• **WHAT THE TASK REQUIRES**: Using the records below, write out again exactly the lines that begin at the line containing "cells exhibit medium" and end at the line containing "immunohistochemistry photomicrograph of", and no other lines.
■ ■ ■ ■ ■ ■ ■
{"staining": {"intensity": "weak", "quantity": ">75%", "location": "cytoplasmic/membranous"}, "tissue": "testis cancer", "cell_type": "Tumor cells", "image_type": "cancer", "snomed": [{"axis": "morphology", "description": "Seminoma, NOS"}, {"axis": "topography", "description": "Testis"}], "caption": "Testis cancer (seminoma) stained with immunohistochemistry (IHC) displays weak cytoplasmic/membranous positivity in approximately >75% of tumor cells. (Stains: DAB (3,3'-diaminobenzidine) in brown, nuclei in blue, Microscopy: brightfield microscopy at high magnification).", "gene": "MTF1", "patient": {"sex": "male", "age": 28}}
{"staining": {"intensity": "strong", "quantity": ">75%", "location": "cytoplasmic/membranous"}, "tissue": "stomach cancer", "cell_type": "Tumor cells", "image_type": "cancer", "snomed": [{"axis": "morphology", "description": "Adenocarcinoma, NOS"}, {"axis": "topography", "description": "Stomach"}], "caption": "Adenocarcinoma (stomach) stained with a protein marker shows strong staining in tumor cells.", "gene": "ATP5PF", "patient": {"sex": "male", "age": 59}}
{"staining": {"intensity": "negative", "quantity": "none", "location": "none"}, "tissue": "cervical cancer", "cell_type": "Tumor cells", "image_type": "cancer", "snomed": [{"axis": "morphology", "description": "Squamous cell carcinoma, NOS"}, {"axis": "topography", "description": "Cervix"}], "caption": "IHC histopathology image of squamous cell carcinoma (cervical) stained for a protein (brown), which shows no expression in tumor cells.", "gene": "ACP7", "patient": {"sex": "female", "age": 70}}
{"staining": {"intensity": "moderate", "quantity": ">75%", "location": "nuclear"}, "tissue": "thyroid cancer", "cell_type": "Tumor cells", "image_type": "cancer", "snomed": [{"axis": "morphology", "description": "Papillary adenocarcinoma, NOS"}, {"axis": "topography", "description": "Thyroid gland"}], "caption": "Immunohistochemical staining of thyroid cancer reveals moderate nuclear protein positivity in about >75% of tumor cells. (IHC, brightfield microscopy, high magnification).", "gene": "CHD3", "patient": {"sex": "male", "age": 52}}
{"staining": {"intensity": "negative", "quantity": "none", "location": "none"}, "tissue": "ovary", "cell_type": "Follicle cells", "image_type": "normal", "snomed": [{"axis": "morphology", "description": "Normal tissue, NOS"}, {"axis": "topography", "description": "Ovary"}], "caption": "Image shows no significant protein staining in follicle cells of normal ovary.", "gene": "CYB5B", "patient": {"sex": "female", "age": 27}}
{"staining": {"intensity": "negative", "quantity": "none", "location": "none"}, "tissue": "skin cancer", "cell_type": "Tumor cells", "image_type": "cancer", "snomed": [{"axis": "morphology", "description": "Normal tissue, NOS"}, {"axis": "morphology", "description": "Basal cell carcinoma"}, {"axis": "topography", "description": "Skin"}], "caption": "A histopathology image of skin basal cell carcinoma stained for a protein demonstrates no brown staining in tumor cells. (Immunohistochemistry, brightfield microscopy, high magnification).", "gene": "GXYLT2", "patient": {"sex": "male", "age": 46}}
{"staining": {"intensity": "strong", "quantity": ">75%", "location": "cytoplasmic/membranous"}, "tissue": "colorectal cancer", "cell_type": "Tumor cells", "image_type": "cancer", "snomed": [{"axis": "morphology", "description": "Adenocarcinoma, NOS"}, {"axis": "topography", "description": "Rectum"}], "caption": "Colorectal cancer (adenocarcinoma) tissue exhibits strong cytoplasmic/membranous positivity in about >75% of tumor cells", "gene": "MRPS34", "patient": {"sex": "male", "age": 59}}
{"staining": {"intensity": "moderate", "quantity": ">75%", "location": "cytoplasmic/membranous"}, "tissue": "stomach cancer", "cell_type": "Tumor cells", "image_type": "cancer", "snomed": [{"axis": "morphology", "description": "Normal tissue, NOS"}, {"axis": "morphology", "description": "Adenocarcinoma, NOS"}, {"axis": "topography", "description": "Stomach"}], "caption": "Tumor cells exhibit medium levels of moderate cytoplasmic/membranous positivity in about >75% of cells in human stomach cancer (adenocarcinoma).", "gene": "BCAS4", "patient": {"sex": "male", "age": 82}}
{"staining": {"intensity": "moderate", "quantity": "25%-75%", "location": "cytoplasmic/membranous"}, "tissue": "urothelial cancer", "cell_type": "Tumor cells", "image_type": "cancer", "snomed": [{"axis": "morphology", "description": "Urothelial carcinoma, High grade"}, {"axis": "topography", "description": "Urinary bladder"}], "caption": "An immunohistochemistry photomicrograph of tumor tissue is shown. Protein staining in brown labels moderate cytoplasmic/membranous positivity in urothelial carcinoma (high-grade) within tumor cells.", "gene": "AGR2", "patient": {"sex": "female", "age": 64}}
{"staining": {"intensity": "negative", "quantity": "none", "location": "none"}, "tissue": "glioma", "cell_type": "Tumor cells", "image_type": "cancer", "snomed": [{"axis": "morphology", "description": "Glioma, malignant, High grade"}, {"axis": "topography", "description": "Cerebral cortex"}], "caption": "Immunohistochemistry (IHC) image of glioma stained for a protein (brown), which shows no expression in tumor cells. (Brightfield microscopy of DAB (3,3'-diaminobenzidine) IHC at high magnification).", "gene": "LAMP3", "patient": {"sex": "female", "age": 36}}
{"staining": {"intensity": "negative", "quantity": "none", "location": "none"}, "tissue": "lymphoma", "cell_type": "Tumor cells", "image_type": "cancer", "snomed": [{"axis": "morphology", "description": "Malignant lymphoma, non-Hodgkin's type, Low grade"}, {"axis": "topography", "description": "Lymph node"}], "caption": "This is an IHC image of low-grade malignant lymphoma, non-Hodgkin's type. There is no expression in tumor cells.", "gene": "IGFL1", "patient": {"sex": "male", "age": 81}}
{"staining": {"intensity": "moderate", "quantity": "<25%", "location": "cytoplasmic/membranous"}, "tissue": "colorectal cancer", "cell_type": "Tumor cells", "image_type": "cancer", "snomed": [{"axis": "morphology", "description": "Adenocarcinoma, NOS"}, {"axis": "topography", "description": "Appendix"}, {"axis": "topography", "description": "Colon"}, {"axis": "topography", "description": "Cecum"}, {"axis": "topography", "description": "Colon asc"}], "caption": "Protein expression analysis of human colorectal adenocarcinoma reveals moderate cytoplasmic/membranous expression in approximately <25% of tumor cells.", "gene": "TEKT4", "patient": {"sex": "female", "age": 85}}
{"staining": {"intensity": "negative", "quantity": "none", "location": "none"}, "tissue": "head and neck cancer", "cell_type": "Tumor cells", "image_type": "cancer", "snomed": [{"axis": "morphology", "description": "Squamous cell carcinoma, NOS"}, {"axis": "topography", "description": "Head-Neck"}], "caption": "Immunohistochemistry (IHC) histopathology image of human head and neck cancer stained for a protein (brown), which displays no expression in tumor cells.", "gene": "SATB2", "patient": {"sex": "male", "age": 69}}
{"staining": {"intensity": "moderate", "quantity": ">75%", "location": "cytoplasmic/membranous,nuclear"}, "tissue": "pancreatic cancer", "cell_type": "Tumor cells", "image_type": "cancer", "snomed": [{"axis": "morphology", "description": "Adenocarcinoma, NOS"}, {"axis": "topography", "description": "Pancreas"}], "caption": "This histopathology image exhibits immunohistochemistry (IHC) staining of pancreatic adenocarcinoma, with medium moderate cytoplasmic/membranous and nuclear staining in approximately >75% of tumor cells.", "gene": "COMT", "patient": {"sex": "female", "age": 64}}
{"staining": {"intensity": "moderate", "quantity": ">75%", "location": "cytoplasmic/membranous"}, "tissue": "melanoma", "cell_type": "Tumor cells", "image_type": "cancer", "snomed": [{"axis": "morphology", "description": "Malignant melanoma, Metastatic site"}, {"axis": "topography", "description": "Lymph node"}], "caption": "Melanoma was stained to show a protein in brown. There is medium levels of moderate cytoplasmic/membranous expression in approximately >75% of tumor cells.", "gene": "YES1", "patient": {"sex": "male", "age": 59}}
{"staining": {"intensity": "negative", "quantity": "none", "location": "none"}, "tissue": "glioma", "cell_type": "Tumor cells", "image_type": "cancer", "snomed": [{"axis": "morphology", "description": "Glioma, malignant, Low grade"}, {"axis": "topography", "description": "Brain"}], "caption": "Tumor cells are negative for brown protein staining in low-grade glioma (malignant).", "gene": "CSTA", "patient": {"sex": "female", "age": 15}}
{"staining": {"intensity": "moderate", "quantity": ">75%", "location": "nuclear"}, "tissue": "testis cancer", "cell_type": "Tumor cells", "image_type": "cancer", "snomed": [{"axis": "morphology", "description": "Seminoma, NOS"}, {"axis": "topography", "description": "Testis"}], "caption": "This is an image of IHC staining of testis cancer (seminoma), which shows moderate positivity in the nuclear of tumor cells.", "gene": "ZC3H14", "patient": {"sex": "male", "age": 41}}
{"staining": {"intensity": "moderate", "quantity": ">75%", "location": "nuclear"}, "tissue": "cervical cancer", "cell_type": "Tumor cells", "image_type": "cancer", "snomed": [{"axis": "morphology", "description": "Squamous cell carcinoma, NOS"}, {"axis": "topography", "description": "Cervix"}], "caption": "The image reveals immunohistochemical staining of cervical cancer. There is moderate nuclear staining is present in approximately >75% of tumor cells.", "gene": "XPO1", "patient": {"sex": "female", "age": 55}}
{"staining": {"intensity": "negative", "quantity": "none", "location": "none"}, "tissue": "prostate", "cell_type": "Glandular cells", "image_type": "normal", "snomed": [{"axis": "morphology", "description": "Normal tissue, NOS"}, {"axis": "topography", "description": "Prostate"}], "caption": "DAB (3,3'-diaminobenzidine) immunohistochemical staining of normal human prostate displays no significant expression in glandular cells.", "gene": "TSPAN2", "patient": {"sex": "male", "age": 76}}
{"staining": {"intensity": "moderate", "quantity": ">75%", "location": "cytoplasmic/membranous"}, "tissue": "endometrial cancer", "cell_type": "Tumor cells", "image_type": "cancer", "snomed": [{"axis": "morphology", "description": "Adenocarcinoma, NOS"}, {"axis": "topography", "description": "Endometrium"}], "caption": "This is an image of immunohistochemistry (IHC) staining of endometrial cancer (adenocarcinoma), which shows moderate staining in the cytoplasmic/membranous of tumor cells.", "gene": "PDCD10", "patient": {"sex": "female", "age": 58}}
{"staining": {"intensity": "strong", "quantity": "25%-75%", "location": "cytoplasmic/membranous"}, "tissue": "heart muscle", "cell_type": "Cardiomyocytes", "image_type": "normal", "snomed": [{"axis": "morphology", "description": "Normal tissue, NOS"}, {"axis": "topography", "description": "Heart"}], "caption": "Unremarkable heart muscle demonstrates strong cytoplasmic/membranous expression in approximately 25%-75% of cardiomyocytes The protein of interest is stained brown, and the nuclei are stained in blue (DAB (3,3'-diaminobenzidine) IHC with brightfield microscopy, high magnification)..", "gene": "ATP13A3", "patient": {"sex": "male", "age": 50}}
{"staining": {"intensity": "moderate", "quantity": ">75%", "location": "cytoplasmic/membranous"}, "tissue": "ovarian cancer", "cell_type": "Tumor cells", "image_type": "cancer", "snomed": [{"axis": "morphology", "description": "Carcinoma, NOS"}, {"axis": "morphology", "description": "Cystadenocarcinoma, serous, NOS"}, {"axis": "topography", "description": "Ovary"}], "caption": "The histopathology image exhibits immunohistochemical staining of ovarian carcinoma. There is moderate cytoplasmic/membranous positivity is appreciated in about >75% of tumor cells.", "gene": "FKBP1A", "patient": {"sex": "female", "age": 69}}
■ ■ ■ ■ ■ ■ ■
• **RESULT BELOW**:
{"staining": {"intensity": "moderate", "quantity": ">75%", "location": "cytoplasmic/membranous"}, "tissue": "stomach cancer", "cell_type": "Tumor cells", "image_type": "cancer", "snomed": [{"axis": "morphology", "description": "Normal tissue, NOS"}, {"axis": "morphology", "description": "Adenocarcinoma, NOS"}, {"axis": "topography", "description": "Stomach"}], "caption": "Tumor cells exhibit medium levels of moderate cytoplasmic/membranous positivity in about >75% of cells in human stomach cancer (adenocarcinoma).", "gene": "BCAS4", "patient": {"sex": "male", "age": 82}}
{"staining": {"intensity": "moderate", "quantity": "25%-75%", "location": "cytoplasmic/membranous"}, "tissue": "urothelial cancer", "cell_type": "Tumor cells", "image_type": "cancer", "snomed": [{"axis": "morphology", "description": "Urothelial carcinoma, High grade"}, {"axis": "topography", "description": "Urinary bladder"}], "caption": "An immunohistochemistry photomicrograph of tumor tissue is shown. Protein staining in brown labels moderate cytoplasmic/membranous positivity in urothelial carcinoma (high-grade) within tumor cells.", "gene": "AGR2", "patient": {"sex": "female", "age": 64}}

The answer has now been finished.